Candidates for BI positions should also understand how to access data from legacy systems and modern APIs, as most corporations maintain multiple systems. How companies acquire, move, transform, load, and warehouse data has become increasingly complex.
James Beresford, director at consultancy Agile BI, also agrees that a strong familiarity with machine intelligence can help a BI candidate actually land a job. But knowing about the latest and greatest technology isn’t quite enough; he stressed the importance of understanding the whole “stack” of a prospective employer. Candidates who can talk business on terms that others can understand will have the upper hand.
“What I am seeing,” Beresford said, “is that there is an increasing bifurcation of BI developers into those who stay on the pure developer track and hit career stagnation and those who ‘get’ business, who then become the leaders in the field.”
Business savvy is not something that can be acquired readily. But by talking to those executives and employees who use BI analyses in order to implement strategy, it’s possibly to build an understanding of how data affects an organization. You can use that knowledge as a base, and gradually expand on it as you work on various projects. Some BI experts even opt to take MBA classes, just to brush up on their knowledge (and especially if their company will pay for it).
As Beresford noted, quantifiable business experience and/or a degree such as an MBA or Ph.D. can elevate a BI employee’s salary by a significant amount—over 30 percent, in some scenarios.

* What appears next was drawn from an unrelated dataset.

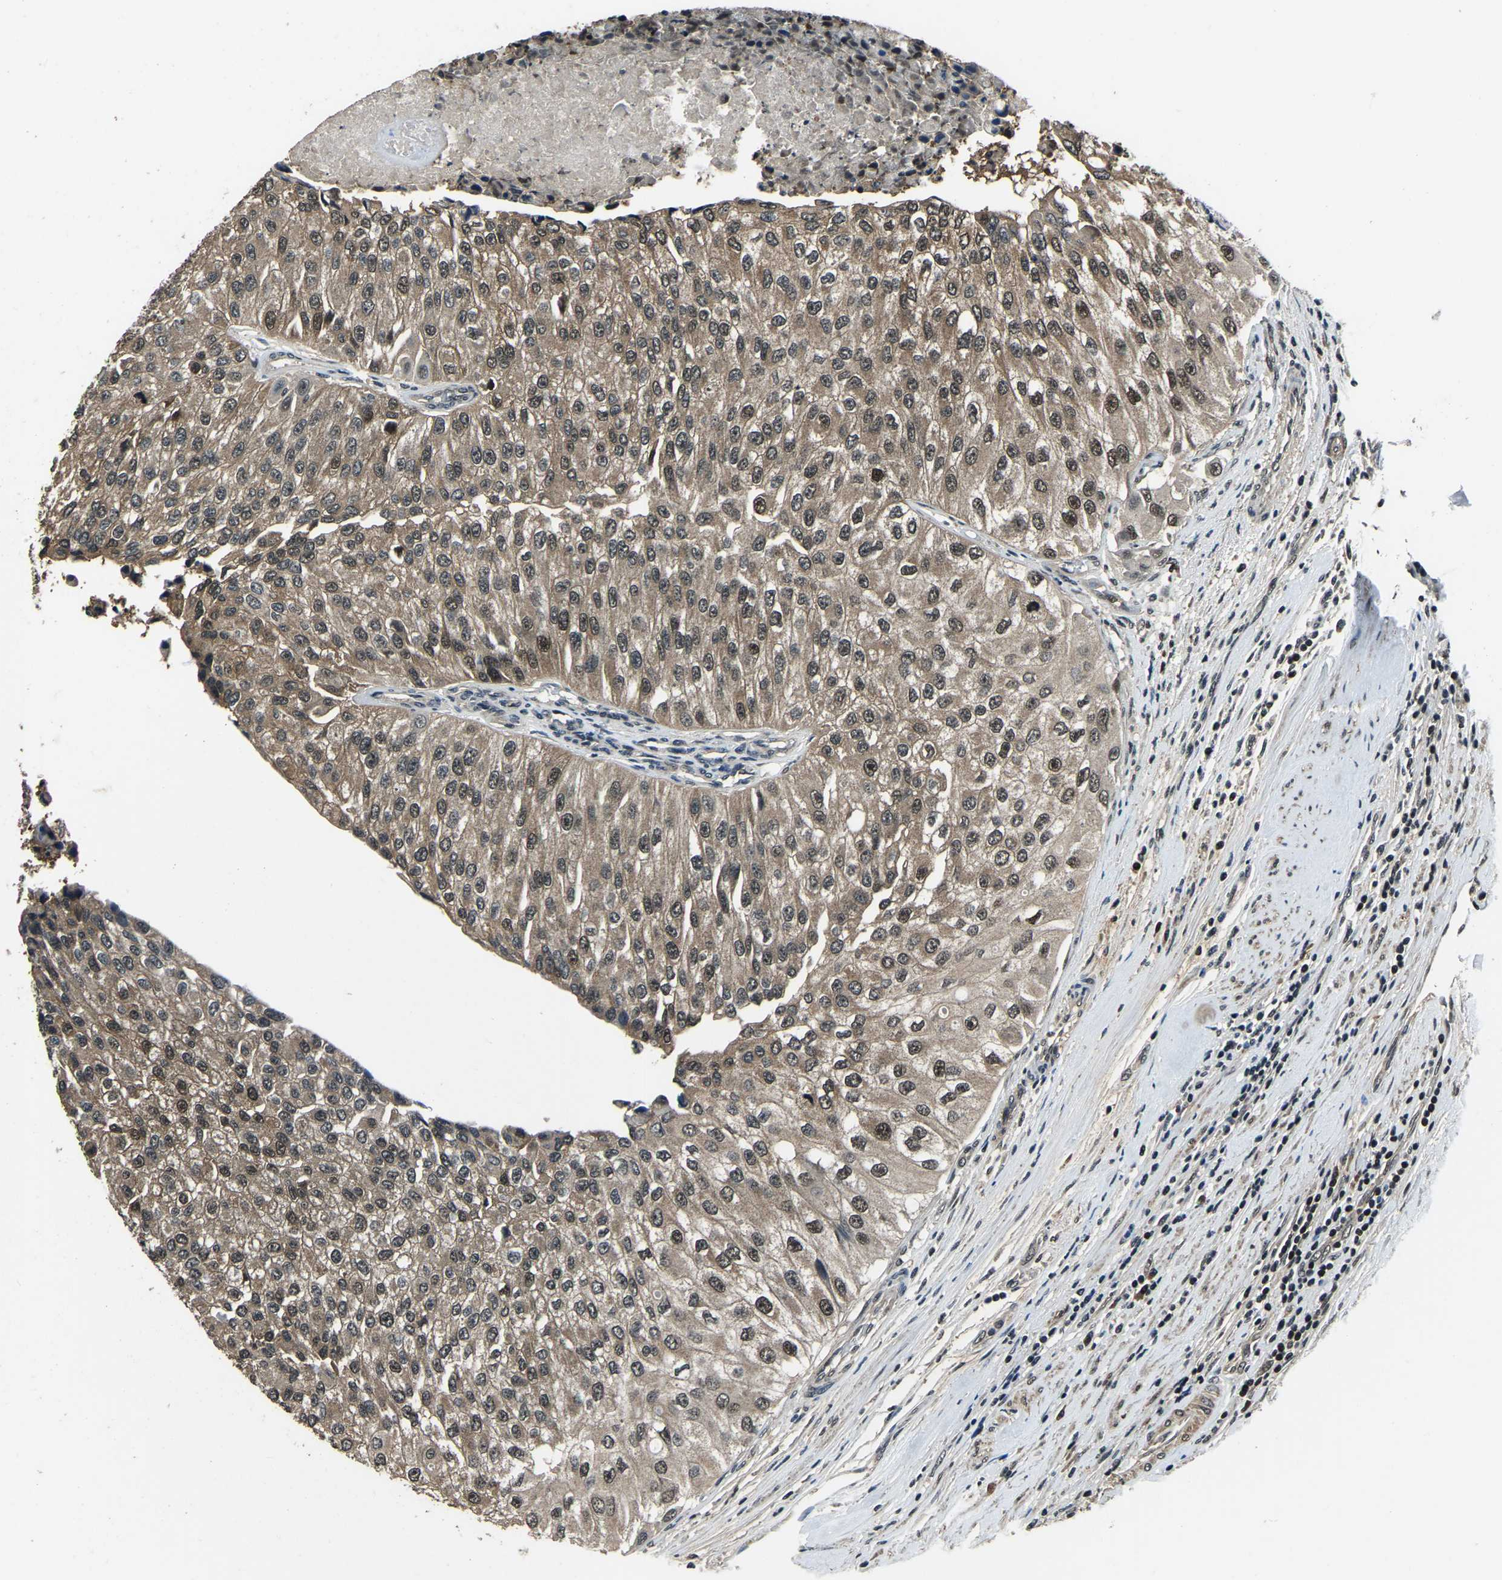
{"staining": {"intensity": "moderate", "quantity": ">75%", "location": "cytoplasmic/membranous,nuclear"}, "tissue": "urothelial cancer", "cell_type": "Tumor cells", "image_type": "cancer", "snomed": [{"axis": "morphology", "description": "Urothelial carcinoma, High grade"}, {"axis": "topography", "description": "Kidney"}, {"axis": "topography", "description": "Urinary bladder"}], "caption": "The photomicrograph displays a brown stain indicating the presence of a protein in the cytoplasmic/membranous and nuclear of tumor cells in high-grade urothelial carcinoma. Using DAB (3,3'-diaminobenzidine) (brown) and hematoxylin (blue) stains, captured at high magnification using brightfield microscopy.", "gene": "ANKIB1", "patient": {"sex": "male", "age": 77}}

BI developers tend to be independent thinkers who excel in agile environments and can adjust to new challenges at speed. According to Brian Flynn, a product manager at SolarWinds, the best people for BI work are often detail-oriented influencers with great communication skills. “They’re likely to suggest as many requirements as given and will motivate the business to alter original plans,” he said. “They can’t resist rocking the boat to make sure all the angles are assessed.”